**HOW TO COMPLETE THIS TASK:** Output the lines of the records exactly as they appear, starting with the line that contains "Ensemble mean run" and going on through the line that contains "What is the label", with both of those lines included.
====== EXTRACTED ENTRIES
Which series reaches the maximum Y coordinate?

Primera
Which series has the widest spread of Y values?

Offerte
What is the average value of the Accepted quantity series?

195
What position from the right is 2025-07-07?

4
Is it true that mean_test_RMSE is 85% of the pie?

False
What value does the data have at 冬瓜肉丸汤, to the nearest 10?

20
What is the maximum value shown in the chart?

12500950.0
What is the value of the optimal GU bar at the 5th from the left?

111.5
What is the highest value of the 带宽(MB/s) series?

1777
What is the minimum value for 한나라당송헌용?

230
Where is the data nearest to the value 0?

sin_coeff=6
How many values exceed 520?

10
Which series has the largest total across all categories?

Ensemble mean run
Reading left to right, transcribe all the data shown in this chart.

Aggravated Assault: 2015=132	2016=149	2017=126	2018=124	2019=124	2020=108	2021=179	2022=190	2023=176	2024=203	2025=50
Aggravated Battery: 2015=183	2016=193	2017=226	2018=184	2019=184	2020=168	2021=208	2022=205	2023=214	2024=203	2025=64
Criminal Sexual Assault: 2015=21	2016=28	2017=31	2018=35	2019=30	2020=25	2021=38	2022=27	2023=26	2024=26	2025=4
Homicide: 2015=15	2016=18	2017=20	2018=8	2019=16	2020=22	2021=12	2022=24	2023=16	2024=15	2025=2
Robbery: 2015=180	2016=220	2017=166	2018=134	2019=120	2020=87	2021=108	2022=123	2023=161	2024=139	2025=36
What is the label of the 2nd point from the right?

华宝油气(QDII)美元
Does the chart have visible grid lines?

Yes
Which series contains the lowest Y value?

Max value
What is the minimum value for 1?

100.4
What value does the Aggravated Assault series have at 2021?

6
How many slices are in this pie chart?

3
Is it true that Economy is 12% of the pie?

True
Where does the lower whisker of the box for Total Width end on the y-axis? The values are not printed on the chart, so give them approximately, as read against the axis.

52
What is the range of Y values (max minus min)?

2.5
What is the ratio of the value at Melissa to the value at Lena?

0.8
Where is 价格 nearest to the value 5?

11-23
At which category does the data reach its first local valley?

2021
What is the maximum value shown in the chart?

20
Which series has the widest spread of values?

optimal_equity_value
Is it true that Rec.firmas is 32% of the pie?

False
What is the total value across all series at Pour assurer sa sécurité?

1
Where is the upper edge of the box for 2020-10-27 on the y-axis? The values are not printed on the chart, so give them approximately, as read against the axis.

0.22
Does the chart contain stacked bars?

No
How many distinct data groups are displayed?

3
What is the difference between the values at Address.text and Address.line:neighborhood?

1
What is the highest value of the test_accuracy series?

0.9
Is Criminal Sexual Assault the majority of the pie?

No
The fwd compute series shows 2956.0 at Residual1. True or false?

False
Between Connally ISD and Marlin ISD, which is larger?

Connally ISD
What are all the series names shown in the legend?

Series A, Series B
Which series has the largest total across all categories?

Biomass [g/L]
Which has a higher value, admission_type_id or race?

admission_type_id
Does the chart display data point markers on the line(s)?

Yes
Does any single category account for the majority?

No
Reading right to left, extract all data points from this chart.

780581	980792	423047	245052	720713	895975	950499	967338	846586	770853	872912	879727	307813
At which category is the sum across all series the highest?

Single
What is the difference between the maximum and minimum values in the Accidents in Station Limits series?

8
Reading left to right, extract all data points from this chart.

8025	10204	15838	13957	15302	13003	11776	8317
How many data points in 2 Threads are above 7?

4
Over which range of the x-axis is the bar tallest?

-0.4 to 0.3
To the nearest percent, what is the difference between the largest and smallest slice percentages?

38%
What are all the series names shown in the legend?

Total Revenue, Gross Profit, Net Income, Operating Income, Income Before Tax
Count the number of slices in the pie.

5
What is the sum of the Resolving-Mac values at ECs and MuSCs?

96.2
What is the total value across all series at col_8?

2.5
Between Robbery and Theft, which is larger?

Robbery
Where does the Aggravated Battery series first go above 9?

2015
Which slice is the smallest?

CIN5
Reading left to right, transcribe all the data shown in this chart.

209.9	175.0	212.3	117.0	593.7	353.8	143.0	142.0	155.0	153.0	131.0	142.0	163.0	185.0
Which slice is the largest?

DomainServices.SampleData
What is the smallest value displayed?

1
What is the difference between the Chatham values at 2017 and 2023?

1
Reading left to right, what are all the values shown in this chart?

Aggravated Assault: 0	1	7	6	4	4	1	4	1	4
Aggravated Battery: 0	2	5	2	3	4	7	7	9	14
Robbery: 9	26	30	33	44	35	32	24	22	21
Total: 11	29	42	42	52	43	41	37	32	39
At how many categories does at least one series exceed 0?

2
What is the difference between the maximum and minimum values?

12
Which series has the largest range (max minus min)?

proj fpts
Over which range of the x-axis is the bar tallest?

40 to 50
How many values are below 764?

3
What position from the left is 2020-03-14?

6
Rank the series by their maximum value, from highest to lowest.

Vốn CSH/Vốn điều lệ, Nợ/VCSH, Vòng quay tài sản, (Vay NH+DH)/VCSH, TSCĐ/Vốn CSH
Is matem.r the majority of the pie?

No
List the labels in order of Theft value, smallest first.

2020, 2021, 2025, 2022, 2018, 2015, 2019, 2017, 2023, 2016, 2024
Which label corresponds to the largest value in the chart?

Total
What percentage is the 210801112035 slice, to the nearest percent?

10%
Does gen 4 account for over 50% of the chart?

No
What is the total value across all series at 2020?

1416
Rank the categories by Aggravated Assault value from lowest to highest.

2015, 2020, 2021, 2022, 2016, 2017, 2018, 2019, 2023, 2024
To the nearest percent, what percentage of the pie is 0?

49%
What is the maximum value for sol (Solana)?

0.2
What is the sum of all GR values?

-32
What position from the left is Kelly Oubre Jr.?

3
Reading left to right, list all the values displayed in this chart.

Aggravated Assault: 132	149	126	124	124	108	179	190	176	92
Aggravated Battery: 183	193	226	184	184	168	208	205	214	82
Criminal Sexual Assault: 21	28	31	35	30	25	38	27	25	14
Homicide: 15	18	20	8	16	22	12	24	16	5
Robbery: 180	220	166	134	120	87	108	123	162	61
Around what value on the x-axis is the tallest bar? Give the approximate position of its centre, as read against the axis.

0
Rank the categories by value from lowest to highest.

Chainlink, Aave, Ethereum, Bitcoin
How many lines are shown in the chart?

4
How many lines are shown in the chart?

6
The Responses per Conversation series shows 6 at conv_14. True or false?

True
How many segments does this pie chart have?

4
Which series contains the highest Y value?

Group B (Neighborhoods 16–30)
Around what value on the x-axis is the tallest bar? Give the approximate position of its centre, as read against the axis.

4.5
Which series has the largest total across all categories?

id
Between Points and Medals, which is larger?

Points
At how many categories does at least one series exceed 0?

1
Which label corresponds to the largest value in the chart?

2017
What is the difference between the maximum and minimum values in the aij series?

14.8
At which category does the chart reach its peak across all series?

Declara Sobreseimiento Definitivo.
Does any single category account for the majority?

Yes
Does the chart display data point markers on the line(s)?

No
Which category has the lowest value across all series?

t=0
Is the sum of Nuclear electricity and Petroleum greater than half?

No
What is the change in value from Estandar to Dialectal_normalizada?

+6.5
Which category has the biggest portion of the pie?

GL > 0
============
**YOUR SOLUTION:**
Ensemble mean run
Reading left to right, transcribe all the data shown in this chart.

Aggravated Assault: 2015=132	2016=149	2017=126	2018=124	2019=124	2020=108	2021=179	2022=190	2023=176	2024=203	2025=50
Aggravated Battery: 2015=183	2016=193	2017=226	2018=184	2019=184	2020=168	2021=208	2022=205	2023=214	2024=203	2025=64
Criminal Sexual Assault: 2015=21	2016=28	2017=31	2018=35	2019=30	2020=25	2021=38	2022=27	2023=26	2024=26	2025=4
Homicide: 2015=15	2016=18	2017=20	2018=8	2019=16	2020=22	2021=12	2022=24	2023=16	2024=15	2025=2
Robbery: 2015=180	2016=220	2017=166	2018=134	2019=120	2020=87	2021=108	2022=123	2023=161	2024=139	2025=36
What is the label of the 2nd point from the right?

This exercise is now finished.